I woke up late today although I slept early yesterday, I told myself to have a good rest so I will have a fresh mind today.. I guess is working.. Being calm is the main key of the exam though.. Firstly I want to apologize that I spotted some question wrongly, sigh.. Well I didn't study trade barriers as well.. When I reach college, meet up with Jeff, Jess and Nisha.. All of them studying trade barriers and I study nothing about that lecture, I remember that Mr Andrew told us that he won't put that as one of our essay question. Looking at so many people studying trade barriers really made me worried. When it is about 8.45a.m. I went to MPSJ hall (our exam venue) with Jeff, thank god that I'm steady today for economics exam. I got a shock when I notice the structure part of my economics paper is exactly the same with past year question which I think it really benefits everyone who did the past year question. I got stuck somehow in the essay part leaving me no choice but only choosing the first two essay to do because I didn't study trade barriers as well as the keynesian thingy lolz...

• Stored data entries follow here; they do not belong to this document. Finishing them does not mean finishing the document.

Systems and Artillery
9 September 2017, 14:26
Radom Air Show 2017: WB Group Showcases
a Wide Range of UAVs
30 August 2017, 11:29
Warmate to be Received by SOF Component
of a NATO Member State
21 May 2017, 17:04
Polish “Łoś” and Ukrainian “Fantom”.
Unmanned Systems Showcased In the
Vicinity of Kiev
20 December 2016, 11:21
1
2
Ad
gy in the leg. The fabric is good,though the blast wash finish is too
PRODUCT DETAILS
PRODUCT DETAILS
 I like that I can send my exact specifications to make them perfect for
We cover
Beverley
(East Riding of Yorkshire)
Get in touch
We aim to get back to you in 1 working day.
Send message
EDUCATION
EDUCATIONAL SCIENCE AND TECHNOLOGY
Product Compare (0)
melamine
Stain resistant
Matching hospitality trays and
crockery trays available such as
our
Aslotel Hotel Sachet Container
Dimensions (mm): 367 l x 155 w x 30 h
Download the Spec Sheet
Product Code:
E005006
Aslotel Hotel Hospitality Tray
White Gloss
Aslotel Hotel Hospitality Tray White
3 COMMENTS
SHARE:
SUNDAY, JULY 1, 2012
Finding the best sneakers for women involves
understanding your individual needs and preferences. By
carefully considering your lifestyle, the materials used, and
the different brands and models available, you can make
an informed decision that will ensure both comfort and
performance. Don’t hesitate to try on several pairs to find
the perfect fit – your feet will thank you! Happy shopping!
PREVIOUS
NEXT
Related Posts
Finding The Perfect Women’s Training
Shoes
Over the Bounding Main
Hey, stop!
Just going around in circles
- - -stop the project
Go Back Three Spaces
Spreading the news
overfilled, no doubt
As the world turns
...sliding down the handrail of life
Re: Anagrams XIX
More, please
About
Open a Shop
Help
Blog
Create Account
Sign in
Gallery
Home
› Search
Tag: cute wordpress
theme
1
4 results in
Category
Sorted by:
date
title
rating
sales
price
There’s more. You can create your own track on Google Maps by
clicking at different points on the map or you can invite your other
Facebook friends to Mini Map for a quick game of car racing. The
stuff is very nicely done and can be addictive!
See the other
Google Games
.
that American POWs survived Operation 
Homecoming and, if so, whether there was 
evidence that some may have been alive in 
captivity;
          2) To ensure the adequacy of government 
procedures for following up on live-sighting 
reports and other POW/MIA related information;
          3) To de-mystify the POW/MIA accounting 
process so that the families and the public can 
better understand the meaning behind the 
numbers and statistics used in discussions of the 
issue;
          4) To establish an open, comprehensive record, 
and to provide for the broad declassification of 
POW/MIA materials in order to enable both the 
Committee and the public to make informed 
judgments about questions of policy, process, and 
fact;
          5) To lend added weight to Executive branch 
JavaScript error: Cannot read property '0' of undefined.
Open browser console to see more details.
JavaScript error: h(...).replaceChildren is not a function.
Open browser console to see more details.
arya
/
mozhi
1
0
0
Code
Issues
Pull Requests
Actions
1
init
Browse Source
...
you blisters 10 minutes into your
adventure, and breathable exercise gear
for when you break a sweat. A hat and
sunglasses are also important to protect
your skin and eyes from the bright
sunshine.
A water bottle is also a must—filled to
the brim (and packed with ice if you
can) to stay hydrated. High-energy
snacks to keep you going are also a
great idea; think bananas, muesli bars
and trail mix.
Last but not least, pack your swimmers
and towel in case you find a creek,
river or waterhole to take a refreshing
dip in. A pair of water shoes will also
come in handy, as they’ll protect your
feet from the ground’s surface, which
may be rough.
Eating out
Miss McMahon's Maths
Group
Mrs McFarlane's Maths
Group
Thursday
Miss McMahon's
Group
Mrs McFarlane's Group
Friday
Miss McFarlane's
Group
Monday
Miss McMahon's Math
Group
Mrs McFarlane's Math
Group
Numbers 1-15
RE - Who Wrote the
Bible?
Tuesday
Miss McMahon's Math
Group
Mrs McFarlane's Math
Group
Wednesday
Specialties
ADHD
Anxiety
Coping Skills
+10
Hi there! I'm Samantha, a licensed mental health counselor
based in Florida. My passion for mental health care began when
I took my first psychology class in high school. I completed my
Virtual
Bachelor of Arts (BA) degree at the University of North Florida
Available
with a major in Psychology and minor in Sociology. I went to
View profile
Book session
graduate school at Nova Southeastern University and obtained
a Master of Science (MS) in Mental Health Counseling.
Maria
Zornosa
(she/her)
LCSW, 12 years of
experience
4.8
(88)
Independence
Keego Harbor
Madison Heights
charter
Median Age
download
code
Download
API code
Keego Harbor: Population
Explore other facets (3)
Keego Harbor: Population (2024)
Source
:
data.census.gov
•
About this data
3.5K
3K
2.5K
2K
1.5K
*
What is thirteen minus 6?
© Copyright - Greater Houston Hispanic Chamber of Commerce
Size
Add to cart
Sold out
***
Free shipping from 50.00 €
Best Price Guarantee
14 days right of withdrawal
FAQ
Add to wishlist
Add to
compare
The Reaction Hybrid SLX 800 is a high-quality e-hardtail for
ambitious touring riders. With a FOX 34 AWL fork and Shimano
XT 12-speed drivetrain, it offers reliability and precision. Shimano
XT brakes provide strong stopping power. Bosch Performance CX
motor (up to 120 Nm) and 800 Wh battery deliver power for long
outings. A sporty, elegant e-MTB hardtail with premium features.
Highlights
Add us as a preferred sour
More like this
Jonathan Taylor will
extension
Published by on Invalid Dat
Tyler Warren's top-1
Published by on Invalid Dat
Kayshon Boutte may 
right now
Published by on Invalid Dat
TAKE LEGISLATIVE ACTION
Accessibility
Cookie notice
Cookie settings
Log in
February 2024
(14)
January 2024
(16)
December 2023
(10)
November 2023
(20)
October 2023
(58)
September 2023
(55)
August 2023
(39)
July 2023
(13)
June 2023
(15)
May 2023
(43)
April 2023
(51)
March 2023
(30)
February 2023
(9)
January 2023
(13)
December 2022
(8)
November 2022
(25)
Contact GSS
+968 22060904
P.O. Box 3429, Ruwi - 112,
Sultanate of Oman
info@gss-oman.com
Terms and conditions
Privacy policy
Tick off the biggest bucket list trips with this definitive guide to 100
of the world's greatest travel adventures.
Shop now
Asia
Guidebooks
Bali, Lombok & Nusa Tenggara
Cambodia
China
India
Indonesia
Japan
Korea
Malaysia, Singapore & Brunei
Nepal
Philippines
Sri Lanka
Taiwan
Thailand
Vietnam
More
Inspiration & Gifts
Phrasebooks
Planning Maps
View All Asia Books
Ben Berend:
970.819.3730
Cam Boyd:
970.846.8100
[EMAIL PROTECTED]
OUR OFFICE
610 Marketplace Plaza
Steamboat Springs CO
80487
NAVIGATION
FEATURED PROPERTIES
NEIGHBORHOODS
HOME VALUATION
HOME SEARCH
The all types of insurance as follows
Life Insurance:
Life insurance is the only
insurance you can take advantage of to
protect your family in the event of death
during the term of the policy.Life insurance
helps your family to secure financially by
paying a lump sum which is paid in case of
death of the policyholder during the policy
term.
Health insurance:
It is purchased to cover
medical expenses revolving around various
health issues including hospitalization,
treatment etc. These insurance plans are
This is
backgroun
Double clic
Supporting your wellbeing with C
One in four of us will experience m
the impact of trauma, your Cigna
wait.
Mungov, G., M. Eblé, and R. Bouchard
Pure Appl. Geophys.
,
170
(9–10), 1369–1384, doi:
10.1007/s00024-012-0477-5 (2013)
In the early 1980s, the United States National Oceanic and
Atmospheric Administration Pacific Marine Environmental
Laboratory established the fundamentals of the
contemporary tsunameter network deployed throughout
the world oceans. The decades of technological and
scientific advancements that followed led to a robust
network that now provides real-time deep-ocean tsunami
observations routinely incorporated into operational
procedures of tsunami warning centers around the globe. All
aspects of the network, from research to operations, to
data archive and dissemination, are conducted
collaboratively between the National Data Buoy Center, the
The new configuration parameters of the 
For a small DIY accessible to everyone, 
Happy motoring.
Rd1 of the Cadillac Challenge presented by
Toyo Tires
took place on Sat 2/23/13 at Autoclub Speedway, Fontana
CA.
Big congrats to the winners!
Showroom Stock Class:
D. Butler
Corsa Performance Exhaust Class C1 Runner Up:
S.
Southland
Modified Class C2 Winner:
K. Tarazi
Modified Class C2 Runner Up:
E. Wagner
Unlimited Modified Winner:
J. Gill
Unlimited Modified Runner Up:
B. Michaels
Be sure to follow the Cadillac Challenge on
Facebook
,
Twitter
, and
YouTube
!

Forget about economics and next paper is ECS II, before that, I stupidly went to check out my moral marks and guess what?? I also fail.. zzz.. I got 10/20 for my mid sem.. what the hell.. Left me totally no mood, draining my concentration for English test.. I think I did badly for my English test, I totally run out of confident when I saw my moral marks and I couldn't really concentrate in the exam hall.. sigh.. I guess the effect gone off worst, making me under pressure in every subjects.. I'm worried I will fail my moral and I have not even touch BCP yet.. I'm soo doomed..
Tomorrow, I'll be having my accounting II, I'm trying to forget how disappointed I felt today for my exam.. Hope I can do well tomorrow and not to get affected by what happen today.. Again.. good luck to all people who will be having exams tomorrow!!